== DOKUMENTTEXT ==
Ich finde, dass es an dieser Stelle mal erwähnt werden sollte: Man kann sich an Kino tatsächlich satt sehen, selbst wenn die Filme größtenteils gut sind. Bis zu vier Filme an einem Tag machen es schwer, die einzelnen Filme noch zu rekapitulieren. Die Vorstellung mal den nächsten Tag nicht ins Kino zu gehen und stattdessen vielleicht mal etwas ganz anderes zu machen, gewinnt zunehmend an Reiz. Aber auch das ist kaum möglich, denn selbst wenn man sich dann doch die Zeit nimmt und mal guckt, was H&M zu bieten hat, steht plötzlich Jamie Bell vor einem in der Schlange und kauft sich Socken. Und schon ist man wieder da, wovon man eigentlich weg wollte: in der Welt des Kinos. Jamie Bell war nämlich hauptsächlich in Berlin, um den Film Hallam Foe des schottischen Jungregisseurs David Mackenzie (Young Adam) zu promoten.
Jamie Bell spielt Hallam Foe, einem 18jährigen Sohn reicher Eltern, der nach dem Selbstmord seiner Mutter den Kontakt zur Realität nur noch durch sein Fernglas finden kann. Nach einem „Zwischenfall“ mit seiner Stiefmutter, die er des Mordes an seiner Mutter verdächtigt, flieht er nach Glasgow, wo er Anstellung als Küchenhilfe in einem Hotel findet, um der Frau nahe zu sein, die aussieht wie seine Mutter. Ein interessanter Film im Stile so vieler britischer Filme der letzten Jahre, energiegeladen und nah an seinen Protagonisten. Jamie Bell lässt einmal mehr den Billy Elliot hinter sich und zeigt, dass er sich ohne weiteres als nun erwachsener Schauspieler etablieren wird. Keine Originalmusik, sondern Brit-Pop aktueller hauptsächlich schottischer Bands unter anderem die Shootingstars von Franz Ferdinand. Musikdramaturgisch sehr gelungen und der Stimmung des Filmes angemessener als es ein Score sein würde. Durch die Musik kriegt der Film eine Natürlichkeit, eine Ungezwungenheit die angenehm im Kontrast zum gestörten Innenleben der Titelfigur steht.

== AUSGANGSDATEN ==
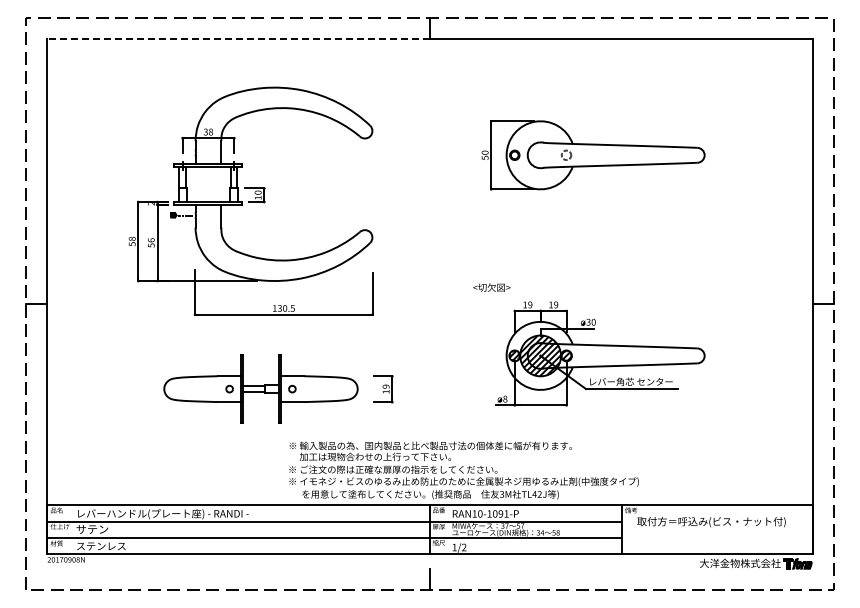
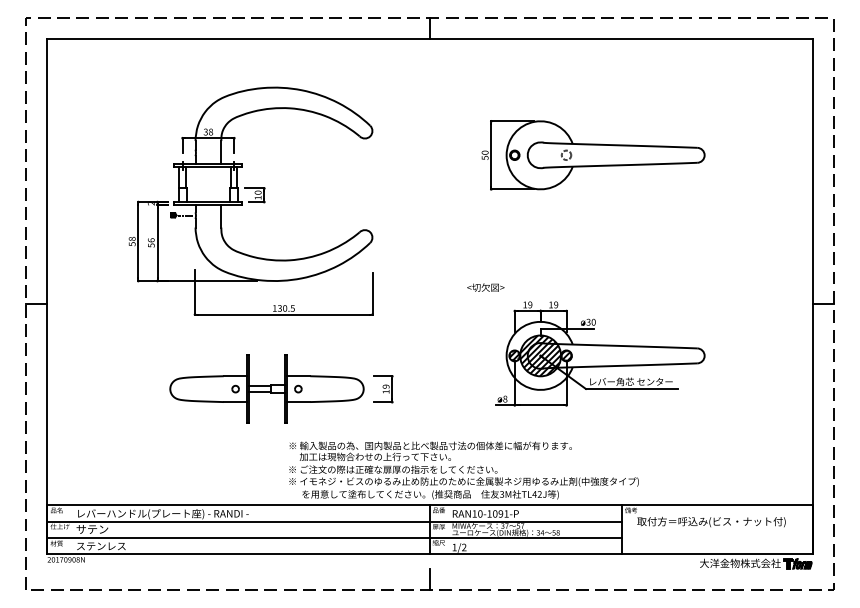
line at (238, 39): dashed -> solid
text at (491, 287) position: (491, 287) -> (485, 287)
part at (260, 388) position: (260, 388) -> (266, 388)
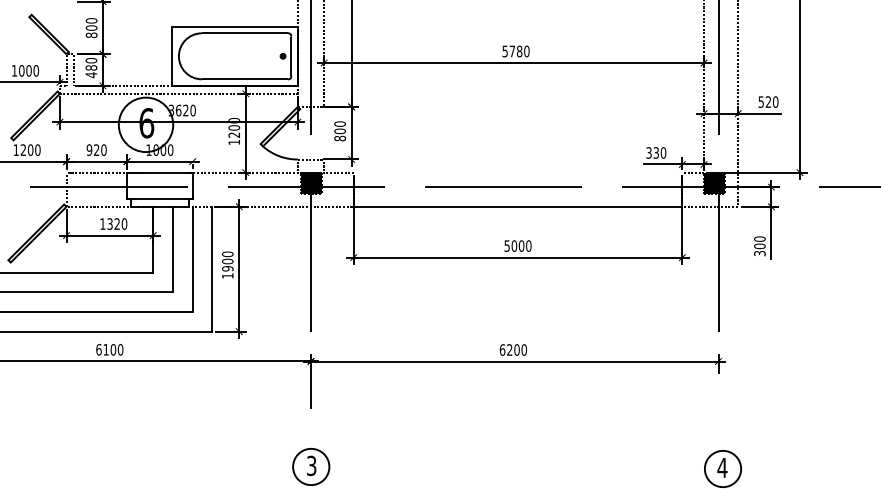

== AUFGABE UND ANFORDERUNGEN ==
Ändere in der Filmkritik den Abschnitt, der mit „Ich finde, dass“ beginnt und bis einschließlich „Adam) zu promoten.“ reicht, indem du „Socken“ durch „Handschuhe“ ersetzt. Gib den geänderten Abschnitt vollständig wieder.

== ANTWORT ==
Ich finde, dass es an dieser Stelle mal erwähnt werden sollte: Man kann sich an Kino tatsächlich satt sehen, selbst wenn die Filme größtenteils gut sind. Bis zu vier Filme an einem Tag machen es schwer, die einzelnen Filme noch zu rekapitulieren. Die Vorstellung mal den nächsten Tag nicht ins Kino zu gehen und stattdessen vielleicht mal etwas ganz anderes zu machen, gewinnt zunehmend an Reiz. Aber auch das ist kaum möglich, denn selbst wenn man sich dann doch die Zeit nimmt und mal guckt, was H&M zu bieten hat, steht plötzlich Jamie Bell vor einem in der Schlange und kauft sich Handschuhe. Und schon ist man wieder da, wovon man eigentlich weg wollte: in der Welt des Kinos. Jamie Bell war nämlich hauptsächlich in Berlin, um den Film Hallam Foe des schottischen Jungregisseurs David Mackenzie (Young Adam) zu promoten.